Extinción de contingencias aprendidas
Esta causa de la ira signfica que algo que estamos acostumbrados a que suceda de forma congruente con nuestra acciones, no sucede. Un buen ejemplo es esa máquina que se atasca cuando ponemos monedas y terminamos diciendo palabrotas y hasta dándole un patada. Con los niños también sucede: cuando no se quieren comer eso que siempre se comen, cuando se resisten a vestirse o cuando no quieren dormirse una vez hemos hecho lo que todas las noches hacemos (baño, teta, cuento... lo que sea).
Situaciones adversas
El estar nosotros viviendo una situación desagradable físicamente nos hace más vulnerables a la ira. Un ejemplo sería el del enfermo crónico de dolor de estómago, que está siempre de mal humor y todo le molesta. Esto también nos puede suceder en la paternidad: si estamos agotados, tenemos un dolor o una enfermedad o si el ambiente es desagradable (hace mucho calor, frío, tenemos hambre...)
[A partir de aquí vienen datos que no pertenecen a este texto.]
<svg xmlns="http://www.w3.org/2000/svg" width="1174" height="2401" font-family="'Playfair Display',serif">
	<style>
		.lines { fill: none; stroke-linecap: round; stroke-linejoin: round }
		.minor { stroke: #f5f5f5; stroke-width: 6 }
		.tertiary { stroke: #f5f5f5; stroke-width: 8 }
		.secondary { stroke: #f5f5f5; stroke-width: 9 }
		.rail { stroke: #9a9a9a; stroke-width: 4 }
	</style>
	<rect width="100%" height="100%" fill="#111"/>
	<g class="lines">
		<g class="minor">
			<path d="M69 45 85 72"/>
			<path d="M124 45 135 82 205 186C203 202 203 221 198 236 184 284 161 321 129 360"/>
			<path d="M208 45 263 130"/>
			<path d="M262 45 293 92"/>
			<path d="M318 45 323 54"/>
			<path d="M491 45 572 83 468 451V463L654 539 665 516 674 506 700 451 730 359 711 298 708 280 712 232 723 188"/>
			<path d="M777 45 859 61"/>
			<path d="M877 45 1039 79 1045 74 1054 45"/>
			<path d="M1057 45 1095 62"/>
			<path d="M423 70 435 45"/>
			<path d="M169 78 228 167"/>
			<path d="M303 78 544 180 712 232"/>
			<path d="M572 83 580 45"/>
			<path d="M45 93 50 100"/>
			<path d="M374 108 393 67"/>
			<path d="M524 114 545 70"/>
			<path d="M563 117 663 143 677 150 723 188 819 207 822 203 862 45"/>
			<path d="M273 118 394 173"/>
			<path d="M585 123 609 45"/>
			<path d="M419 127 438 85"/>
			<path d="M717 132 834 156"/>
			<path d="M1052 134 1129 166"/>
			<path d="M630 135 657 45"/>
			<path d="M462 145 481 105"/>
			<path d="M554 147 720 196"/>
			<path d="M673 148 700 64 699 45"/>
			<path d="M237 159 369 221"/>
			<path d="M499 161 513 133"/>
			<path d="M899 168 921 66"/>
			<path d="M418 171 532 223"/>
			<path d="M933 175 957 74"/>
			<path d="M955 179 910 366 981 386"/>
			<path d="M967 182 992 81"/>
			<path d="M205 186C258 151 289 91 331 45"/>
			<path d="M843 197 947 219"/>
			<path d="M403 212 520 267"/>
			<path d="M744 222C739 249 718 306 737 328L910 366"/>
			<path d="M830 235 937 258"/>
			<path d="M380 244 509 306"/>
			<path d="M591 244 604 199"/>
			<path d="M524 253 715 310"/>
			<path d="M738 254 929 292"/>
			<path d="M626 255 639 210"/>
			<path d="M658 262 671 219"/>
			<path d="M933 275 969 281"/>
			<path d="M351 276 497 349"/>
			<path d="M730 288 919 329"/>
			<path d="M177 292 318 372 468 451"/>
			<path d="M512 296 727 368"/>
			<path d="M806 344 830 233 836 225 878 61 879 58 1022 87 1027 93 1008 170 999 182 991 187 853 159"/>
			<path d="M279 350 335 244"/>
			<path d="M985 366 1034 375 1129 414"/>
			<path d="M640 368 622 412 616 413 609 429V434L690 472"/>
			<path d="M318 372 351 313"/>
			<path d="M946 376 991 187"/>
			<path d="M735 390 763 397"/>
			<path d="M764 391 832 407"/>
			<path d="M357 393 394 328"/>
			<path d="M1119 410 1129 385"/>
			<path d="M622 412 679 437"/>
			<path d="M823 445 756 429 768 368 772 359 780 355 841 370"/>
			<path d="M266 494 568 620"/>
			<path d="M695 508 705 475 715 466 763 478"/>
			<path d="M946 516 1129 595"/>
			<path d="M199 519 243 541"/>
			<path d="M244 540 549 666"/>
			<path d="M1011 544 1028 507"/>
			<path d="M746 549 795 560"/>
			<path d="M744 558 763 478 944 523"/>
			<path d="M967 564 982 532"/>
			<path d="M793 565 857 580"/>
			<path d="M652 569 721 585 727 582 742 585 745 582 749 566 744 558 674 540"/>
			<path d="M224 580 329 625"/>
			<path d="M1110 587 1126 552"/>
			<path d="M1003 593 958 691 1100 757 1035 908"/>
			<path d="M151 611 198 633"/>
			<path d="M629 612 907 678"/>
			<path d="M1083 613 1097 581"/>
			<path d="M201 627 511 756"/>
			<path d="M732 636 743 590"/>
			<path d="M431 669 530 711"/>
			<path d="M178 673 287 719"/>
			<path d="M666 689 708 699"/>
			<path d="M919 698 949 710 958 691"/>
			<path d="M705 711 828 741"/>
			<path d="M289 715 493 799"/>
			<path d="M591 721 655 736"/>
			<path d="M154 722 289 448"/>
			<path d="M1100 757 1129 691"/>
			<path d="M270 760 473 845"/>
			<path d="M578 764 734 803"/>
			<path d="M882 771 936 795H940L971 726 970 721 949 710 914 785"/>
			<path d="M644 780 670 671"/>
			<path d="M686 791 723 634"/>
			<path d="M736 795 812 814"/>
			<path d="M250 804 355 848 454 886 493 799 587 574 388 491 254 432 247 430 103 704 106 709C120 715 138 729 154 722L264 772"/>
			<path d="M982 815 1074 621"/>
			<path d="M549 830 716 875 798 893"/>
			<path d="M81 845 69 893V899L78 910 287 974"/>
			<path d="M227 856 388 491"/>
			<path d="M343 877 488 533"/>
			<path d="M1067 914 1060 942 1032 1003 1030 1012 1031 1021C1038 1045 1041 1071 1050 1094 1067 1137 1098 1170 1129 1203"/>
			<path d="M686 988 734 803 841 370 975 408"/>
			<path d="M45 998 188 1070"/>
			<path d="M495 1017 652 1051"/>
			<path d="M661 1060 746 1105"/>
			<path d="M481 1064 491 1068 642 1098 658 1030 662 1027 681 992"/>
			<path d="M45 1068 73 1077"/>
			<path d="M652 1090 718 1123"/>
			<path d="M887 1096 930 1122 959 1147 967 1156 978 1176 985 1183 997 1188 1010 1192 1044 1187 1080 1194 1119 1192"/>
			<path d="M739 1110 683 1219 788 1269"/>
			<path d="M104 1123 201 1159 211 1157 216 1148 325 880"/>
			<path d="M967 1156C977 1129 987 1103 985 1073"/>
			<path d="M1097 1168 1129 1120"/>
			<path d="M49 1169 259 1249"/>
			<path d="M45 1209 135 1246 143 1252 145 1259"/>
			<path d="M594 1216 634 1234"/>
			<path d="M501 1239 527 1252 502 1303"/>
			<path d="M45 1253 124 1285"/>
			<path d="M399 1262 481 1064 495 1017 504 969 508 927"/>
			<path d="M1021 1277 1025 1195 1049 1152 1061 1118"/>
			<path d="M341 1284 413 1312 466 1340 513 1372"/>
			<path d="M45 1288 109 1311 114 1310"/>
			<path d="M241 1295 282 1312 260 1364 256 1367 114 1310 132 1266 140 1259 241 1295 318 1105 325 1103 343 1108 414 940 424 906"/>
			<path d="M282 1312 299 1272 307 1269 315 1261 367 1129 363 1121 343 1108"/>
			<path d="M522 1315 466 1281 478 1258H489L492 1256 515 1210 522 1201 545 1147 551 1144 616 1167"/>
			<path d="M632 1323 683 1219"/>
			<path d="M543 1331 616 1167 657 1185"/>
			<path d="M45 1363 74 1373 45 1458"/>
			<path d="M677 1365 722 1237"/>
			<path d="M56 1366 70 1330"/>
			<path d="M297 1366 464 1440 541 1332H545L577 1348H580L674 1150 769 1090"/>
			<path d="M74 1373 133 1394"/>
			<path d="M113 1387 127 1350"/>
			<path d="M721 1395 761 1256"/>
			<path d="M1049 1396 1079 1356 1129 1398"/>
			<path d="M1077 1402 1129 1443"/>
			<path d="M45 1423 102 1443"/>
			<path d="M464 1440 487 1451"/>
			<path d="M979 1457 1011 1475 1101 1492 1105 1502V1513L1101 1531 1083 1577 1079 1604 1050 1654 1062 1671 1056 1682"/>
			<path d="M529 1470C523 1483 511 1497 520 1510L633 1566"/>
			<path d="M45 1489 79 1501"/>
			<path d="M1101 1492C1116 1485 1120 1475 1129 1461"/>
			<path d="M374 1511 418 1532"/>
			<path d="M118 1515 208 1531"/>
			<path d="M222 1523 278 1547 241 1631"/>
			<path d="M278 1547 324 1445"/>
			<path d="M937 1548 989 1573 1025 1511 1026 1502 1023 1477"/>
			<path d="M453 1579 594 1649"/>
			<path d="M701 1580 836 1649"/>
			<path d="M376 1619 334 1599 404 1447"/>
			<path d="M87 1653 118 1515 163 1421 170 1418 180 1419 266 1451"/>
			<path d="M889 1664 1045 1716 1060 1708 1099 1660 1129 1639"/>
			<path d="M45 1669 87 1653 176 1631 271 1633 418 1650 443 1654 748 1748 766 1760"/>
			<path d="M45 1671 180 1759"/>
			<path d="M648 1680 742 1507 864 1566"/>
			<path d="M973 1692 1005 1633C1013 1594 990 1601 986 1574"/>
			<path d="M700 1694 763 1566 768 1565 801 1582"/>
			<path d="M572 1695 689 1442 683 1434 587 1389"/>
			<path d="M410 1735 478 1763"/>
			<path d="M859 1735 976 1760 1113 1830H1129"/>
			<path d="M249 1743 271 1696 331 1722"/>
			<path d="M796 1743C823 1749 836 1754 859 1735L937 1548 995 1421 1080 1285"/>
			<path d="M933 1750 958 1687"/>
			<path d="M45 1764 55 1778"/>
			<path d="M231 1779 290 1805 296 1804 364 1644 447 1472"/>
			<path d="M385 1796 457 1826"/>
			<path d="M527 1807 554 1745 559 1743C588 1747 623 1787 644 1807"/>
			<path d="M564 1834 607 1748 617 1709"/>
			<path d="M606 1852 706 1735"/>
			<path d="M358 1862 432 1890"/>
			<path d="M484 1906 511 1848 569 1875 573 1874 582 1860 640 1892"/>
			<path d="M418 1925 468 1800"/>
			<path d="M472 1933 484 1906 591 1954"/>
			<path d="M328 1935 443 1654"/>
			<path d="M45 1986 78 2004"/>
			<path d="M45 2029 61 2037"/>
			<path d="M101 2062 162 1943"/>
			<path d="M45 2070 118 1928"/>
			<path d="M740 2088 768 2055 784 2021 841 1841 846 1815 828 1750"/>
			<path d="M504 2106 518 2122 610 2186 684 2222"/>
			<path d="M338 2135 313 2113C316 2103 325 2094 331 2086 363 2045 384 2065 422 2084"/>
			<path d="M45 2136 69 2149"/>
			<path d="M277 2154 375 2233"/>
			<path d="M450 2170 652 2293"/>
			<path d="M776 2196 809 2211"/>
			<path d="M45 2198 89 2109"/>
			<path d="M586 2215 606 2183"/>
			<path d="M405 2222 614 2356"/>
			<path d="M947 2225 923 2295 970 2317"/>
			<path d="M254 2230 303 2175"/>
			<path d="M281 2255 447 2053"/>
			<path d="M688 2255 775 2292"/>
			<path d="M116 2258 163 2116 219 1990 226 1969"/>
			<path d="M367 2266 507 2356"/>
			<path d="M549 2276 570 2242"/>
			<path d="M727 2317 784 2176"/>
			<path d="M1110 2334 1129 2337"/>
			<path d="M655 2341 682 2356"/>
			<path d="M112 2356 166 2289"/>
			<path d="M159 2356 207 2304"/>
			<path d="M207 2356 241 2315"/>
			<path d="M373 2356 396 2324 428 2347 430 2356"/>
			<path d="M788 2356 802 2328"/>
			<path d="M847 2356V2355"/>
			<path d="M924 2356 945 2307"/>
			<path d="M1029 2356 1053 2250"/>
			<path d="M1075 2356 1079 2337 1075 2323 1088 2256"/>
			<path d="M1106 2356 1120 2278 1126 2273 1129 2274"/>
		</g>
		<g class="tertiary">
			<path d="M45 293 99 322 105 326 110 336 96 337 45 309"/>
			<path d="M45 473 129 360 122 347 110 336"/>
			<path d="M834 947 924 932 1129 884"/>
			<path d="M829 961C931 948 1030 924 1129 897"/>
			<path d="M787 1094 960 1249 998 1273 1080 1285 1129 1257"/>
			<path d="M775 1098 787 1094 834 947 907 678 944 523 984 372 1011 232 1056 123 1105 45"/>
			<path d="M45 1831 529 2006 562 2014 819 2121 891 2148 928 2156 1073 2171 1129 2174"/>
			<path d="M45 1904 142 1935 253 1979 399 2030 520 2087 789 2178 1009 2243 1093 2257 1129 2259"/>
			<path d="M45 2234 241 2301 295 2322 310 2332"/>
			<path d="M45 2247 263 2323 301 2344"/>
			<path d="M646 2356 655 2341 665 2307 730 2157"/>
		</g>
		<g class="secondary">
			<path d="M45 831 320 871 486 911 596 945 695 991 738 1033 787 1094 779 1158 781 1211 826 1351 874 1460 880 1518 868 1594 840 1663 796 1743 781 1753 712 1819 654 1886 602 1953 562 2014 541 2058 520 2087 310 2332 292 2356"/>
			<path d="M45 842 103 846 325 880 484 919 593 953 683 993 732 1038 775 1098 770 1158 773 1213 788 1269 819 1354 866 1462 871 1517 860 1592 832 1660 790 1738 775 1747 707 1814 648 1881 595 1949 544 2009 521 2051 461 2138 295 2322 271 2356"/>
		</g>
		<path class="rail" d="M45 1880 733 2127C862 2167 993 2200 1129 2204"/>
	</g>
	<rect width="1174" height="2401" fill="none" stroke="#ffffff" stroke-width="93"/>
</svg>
Cuando esto sucede deberíamos ser capaces de identificar la causa de nuestra ira, que rara vez es el propio niño, que simplemente está siendo un niño y viviendo también sus emociones y frustraciones (que las tienen). Hay que pararse y respirar hondo, dándonos cuenta que ese enfado más que por querer que el niño se de prisa, es porque no nos encontramos bien.
Y es que, aunque la ira sea una emoción que nos enardece antes de valorar la situación cognitivamente, podemos controlarla y no descargarla en los niños.
No todos reaccionamos igual
No todas las personas reaccionan igual ante la ira. Cuando mayor sea su autoestima y menor su narcisismo más facilmente controlaran la expresión colérica y menos dados serán a reaccionar con agresividad o violencia.
Además, la sanción colectiva de la ira tiene mucho que ver en la capacidad de autocontrol. Si nuestro contexto considera válidas la pérdidas de control, tendremos menos resistencia a dejarnos llevar. Por eso, por ejemplo, y ya refiriéndonos a la paternidad, depende mucho del entorno la forma en la que los padres reaccionan cuando el niño los frustra: cuando no hay espectadores, si nuestros amigos no son partidarios del cachete, nos controlaremos mejor; si, por el contrario, el entorno es poco sensible a las expresiones negativas de la frustración infantil y abogan por ser duros con ellos, menores serán nuestras restricciones para descargar la ira en el niño.
Las fórmulas para controlar nuestra ira hacia los niños son muchas y os aseguro que dan resultado. Contactar con nuestro niño interior, romper la situción frustrante, empatizar conscientemente con el niño y rodearnos de personas que no descargan sus enfados en sus hijos son algunas de las que mejor resultado dan.